In the South
It will be a sad day for Tokanui School teacher Maree Gorman when she walks out of the school gates for the last time after 20 years of teaching new entrants at the school.
She finds comfort in knowing she is leaving behind a legacy of smiles, as the thing she will miss most is her pupils leaving the classroom with a smile.
Mrs Gorman said she had seen many pupils pass through her classroom and seeing many of them return for her farewell this month bought a tear to her eye.
''It was amazing to see them all come back, but now I have time to spend with family,'' she said.
She joked that she would be able to make her husband's lunch after listening to him go on about it throughout her teaching career.
''I'll spend my time trying to be a good wife,'' she said, laughing.
Each year, on average, the new entrants class would have about 17 pupils and all had played some part on Mrs Gorman's life.

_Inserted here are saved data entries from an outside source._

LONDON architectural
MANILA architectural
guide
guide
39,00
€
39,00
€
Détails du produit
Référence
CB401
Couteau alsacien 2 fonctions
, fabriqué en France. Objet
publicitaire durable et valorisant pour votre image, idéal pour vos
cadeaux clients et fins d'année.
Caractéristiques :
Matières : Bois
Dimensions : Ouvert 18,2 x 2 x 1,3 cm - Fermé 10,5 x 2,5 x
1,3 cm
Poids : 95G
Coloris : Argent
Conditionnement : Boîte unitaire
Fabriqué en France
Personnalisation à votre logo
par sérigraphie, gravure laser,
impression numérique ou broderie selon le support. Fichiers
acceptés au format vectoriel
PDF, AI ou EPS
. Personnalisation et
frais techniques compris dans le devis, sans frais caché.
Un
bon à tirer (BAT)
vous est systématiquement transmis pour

The school is very family-oriented place, and that is what she loved about it, she said.
Technology had played the biggest part in the changing of Tokanui School but Mrs Gorman said she went with the flow and taught herself what she needed to know.
Teaching in general had also changed as the standards expected of pupils nowadays had been raised.

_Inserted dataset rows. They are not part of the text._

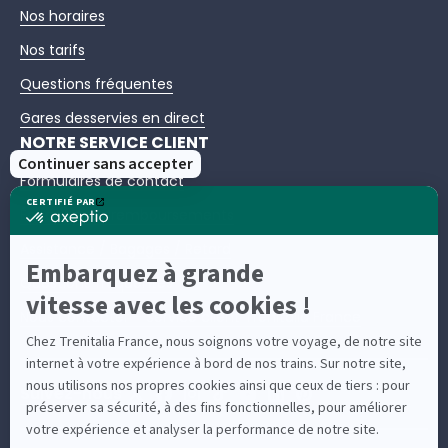
Nos horaires
Nos tarifs
Questions fréquentes
Gares desservies en direct
NOTRE SERVICE CLIENT
Formulaires de contact
Échanges et remboursements
Assistance / Bagages / Retard
Questions fréquentes
Nous contacter – Service client Trenitalia France
Suivez-nous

''Every pupil is different, and they will all get there at some stage,'' she said.
She thanked the school's principal, Kate Stevenson, who she had worked with over the years and admired her passion for the children and the community.
''I am leaving behind some lovely memories, but I will miss the kids walking into my class in the mornings,she said.
Mrs Gorman now has one goal when she retires from a career she enjoyed every day.
''I want to get a donkey, but I'll have to sneak it on to the farm,'' she said.